Monday, 14 January 2019
Dutch Government wants digital vault for everyone. Good idea?

On the 4th of December 2018, the Lower House of Parliament approved a motion by the two liberal parties VVD and D66 for a single online identity and a digital vault for every Dutch person.
In this safe, personal data such as address, age and marital status should then be available, as well as non-governmental data such as diploma and insurance details. According to Jan Middendorp of the VVD, the intention is to increase the efficiency of the government and to give the citizen access to his data that are currently spread over various government institutions.

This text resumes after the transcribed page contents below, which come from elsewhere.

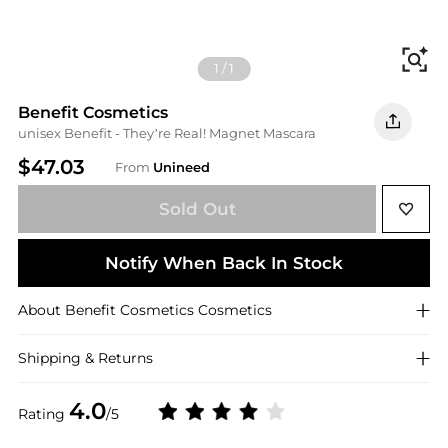
Fi
1
/
1
Benefit Cosmetics
unisex Benefit - They’re Real! Magnet Mascara
$47.03
From
Unineed
Sold Out
Notify When Back In Stock
About
Benefit Cosmetics
Cosmetics
Shipping & Returns
4.0
Rating
/5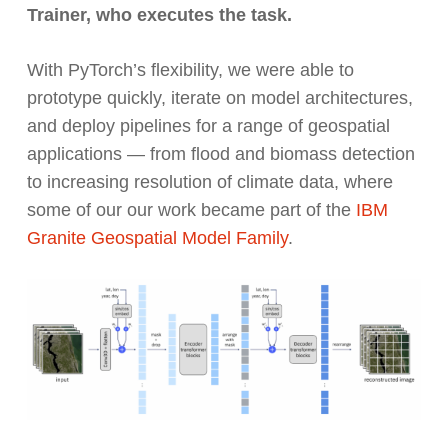
Trainer, who executes the task.
With PyTorch’s flexibility, we were able to
prototype quickly, iterate on model architectures,
and deploy pipelines for a range of geospatial
applications — from flood and biomass detection
to increasing resolution of climate data, where
some of our our work became part of the
IBM
Granite Geospatial Model Family
.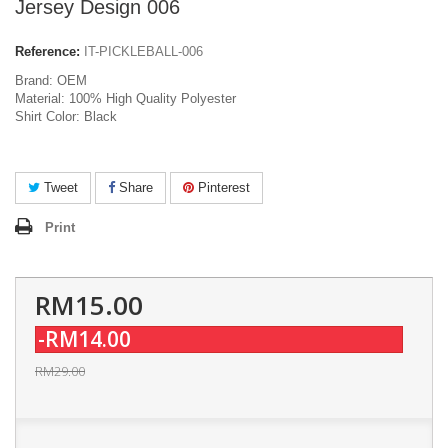
Jersey Design 006
Reference:
IT-PICKLEBALL-006
Brand: OEM
Material: 100% High Quality Polyester
Shirt Color: Black
Tweet
Share
Pinterest
Print
RM15.00
-RM14.00
RM29.00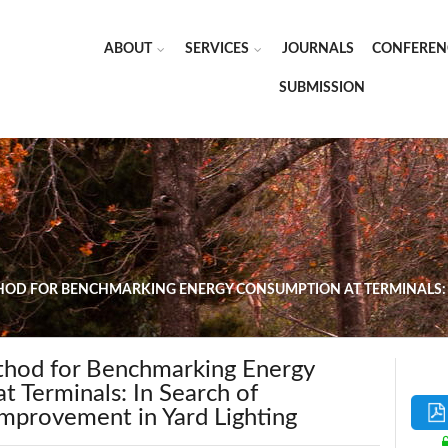
ABOUT
SERVICES
JOURNALS
CONFEREN
SUBMISSION
OD FOR BENCHMARKING ENERGY CONSUMPTION AT TERMINALS: 
hod for Benchmarking Energy
 Terminals: In Search of
mprovement in Yard Lighting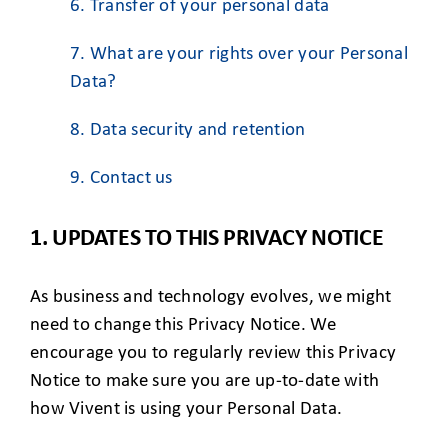
6. Transfer of your personal data
7. What are your rights over your Personal
Data?
8. Data security and retention
9. Contact us
1. UPDATES TO THIS PRIVACY NOTICE
As business and technology evolves, we might
need to change this Privacy Notice. We
encourage you to regularly review this Privacy
Notice to make sure you are up-to-date with
how Vivent is using your Personal Data.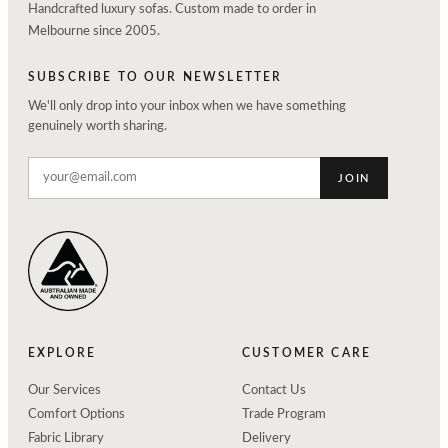
Handcrafted luxury sofas. Custom made to order in
Melbourne since 2005.
SUBSCRIBE TO OUR NEWSLETTER
We'll only drop into your inbox when we have something
genuinely worth sharing.
JOIN
EXPLORE
CUSTOMER CARE
Our Services
Contact Us
Comfort Options
Trade Program
Fabric Library
Delivery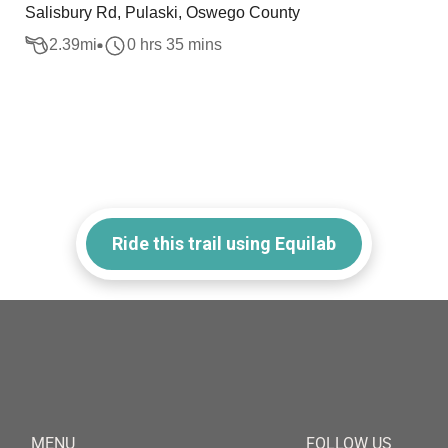
Salisbury Rd, Pulaski, Oswego County
2.39
mi
0 hrs 35 mins
Ride this trail using Equilab
MENU
FOLLOW US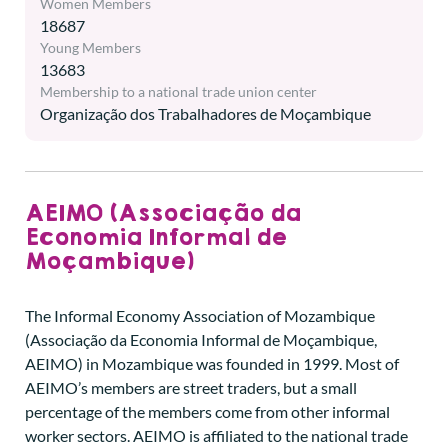
Women Members
18687
Young Members
13683
Membership to a national trade union center
Organização dos Trabalhadores de Moçambique
AEIMO (Associação da
Economia Informal de
Moçambique)
The Informal Economy Association of Mozambique
(Associação da Economia Informal de Moçambique,
AEIMO) in Mozambique was founded in 1999. Most of
AEIMO’s members are street traders, but a small
percentage of the members come from other informal
worker sectors. AEIMO is affiliated to the national trade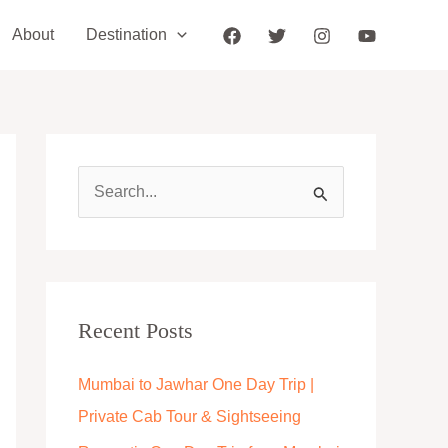
About
Destination
S
e
a
r
c
Recent Posts
h
Mumbai to Jawhar One Day Trip |
f
Private Cab Tour & Sightseeing
o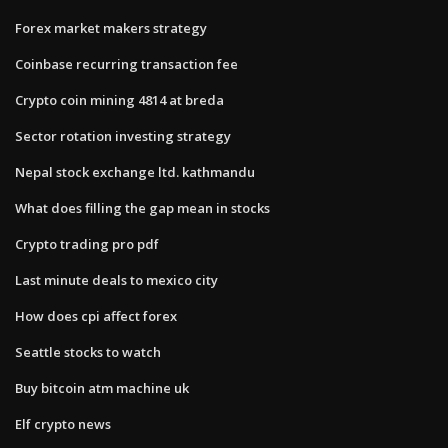
Forex market makers strategy
Coinbase recurring transaction fee
Crypto coin mining 4814 at breda
Sector rotation investing strategy
Nepal stock exchange ltd. kathmandu
What does filling the gap mean in stocks
Crypto trading pro pdf
Last minute deals to mexico city
How does cpi affect forex
Seattle stocks to watch
Buy bitcoin atm machine uk
Elf crypto news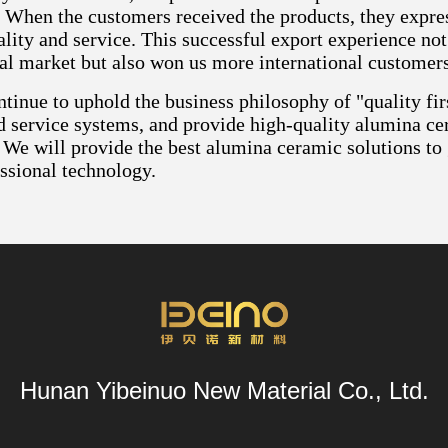
 When the customers received the products, they expres
lity and service. This successful export experience not
nal market but also won us more international customers
tinue to uphold the business philosophy of "quality firs
d service systems, and provide high-quality alumina ce
 We will provide the best alumina ceramic solutions to
ssional technology.
Hunan Yibeinuo New Material Co., Ltd.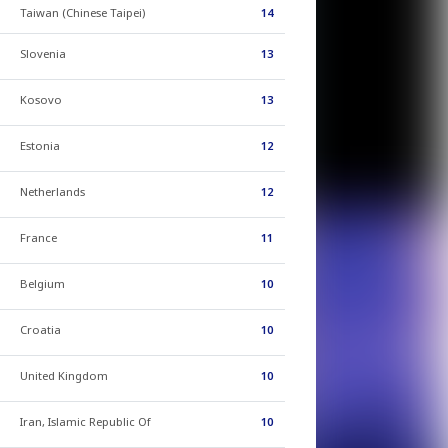
Taiwan (Chinese Taipei)
14
Slovenia
13
Kosovo
13
Estonia
12
Netherlands
12
France
11
Belgium
10
Croatia
10
United Kingdom
10
Iran, Islamic Republic Of
10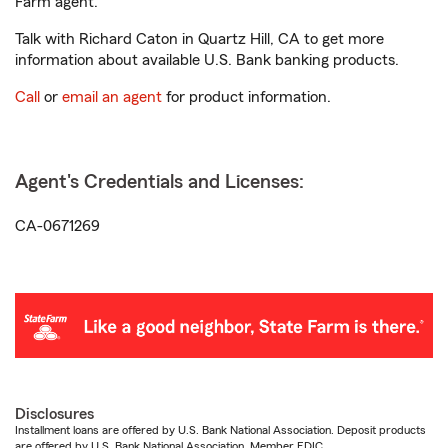
Farm agent.
Talk with Richard Caton in Quartz Hill, CA to get more
information about available U.S. Bank banking products.
Call
or
email an agent
for product information.
Agent's Credentials and Licenses:
CA-0671269
Disclosures
Installment loans are offered by U.S. Bank National Association. Deposit products
are offered by U.S. Bank National Association. Member FDIC.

Ad van Loon and Maarten Louman of the Qiy Foundation and Bas van den Akker of Trust Alliance recently had a conversation with Jan Middendorp. In this conversation Middendorp made it clear that for the VVD and D66 the digital safe is the place where up-to-date government data should come together for the benefit of the citizen. So not a static safe in which a copy of data is stored, but a network solution in which the safe belongs to a citizen who can use it to retrieve the current data from government sources. Each data item has one source. This starting point is in line with the Qiy Scheme, which states that citizens should have online access to their actual data directly from the source.
The additional promise of Qiy is that as a citizen I do not only have a relationship with the government: I want to have access to my up-to-date data from various sources and to make these available to other parties under my direction. I also give explicit permission for the data to be used for every specific purpose.
The government currently stores personal data in a large number of databases. Every government organisation needs its own data and also produces its own data. As a citizen, I already have the right to have all this information at my disposal, even though not all government organisations are ready for it.
Distributed data storage (where each data item has only one source) combined with infrastructure that really puts the citizen at the centre is the new way of thinking. That’s why the programme ‘Regie op Gegevens’ of the Ministry of the Interior is focused on a network perspective. In 2015, the Qiy Foundation, in consultation with many private and public parties, already developed the blueprint for such a network solution. So nothing new needs to be developed; it only needs to be implemented. In that sense, the setup by VVD and D66 is very welcome; finally the government is forced to make a policy choice.